Ajoutant au mystère, les mesures suggèrent la formation d’une supraconductivité en forme de bande dans des échantillons à faible dopage où les ruisseaux de régions supraconductrices sont séparés par des régions normales non supraconductrices. Ce type de formation de rayures spontanée est également appelé nématicité et se trouve généralement dans les matériaux à cristaux liquides utilisés pour les écrans.

“Les réalisations électroniques de la nématicité sont rares et d’un grand intérêt fondamental. Il s’avère que la surcouche d’EuO est magnétique, et le rôle de ce magnétisme dans la réalisation de l’état nématique dans KTO reste une question ouverte”, a déclaré Bhattacharya.

Dans leur article scientifique, les auteurs discutent également des raisons pour lesquelles le gaz d’électrons se forme.

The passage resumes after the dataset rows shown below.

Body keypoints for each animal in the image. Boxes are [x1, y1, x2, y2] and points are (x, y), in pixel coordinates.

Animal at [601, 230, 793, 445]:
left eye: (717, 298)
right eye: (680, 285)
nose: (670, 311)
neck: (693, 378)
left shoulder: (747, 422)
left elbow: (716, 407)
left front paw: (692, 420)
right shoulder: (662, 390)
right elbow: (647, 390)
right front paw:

En utilisant des microscopes électroniques à transmission à résolution atomique, Jianguo Wen au Center for Nanoscale Materials à Argonne, ainsi que le groupe du professeur Jian-Min Zuo à l’Université de l’Illinois à Urbana-Champaign, ont montré que les défauts formés lors de la croissance de la surcouche peuvent jouer un rôle central. rôle.

En particulier, ils ont trouvé des preuves de lacunes d’oxygène et de défauts de substitution, où les atomes de potassium sont remplacés par des ions d’europium ou de lanthane – qui ajoutent tous des électrons à l’interface et la transforment en un conducteur 2D. En utilisant des rayons X ultra-lumineux à la source avancée de photons (APS), Yan, avec les scientifiques argonnais Hua Zhou et Dillon Fong, ont sondé les interfaces de KTO enfouies sous la couche superposée et observé les signatures spectroscopiques de ces électrons supplémentaires près de l’interface.

«Les boîtes à outils radiographiques sensibles à l’interface disponibles à l’APS nous permettent de révéler la base structurelle de la formation 2DEG et la dépendance inhabituelle des facettes cristallines de la supraconductivité 2D. Une compréhension plus détaillée est en cours», a déclaré Zhou.

Au-delà de la description du mécanisme de formation du 2DEG, ces résultats indiquent la voie pour améliorer la qualité du gaz électronique interfacial en contrôlant les conditions de synthèse. Etant donné que la supraconductivité se produit à la fois pour les superpositions d’oxyde EuO et LAO qui ont été essayées jusqu’à présent, de nombreuses autres possibilités restent à explorer.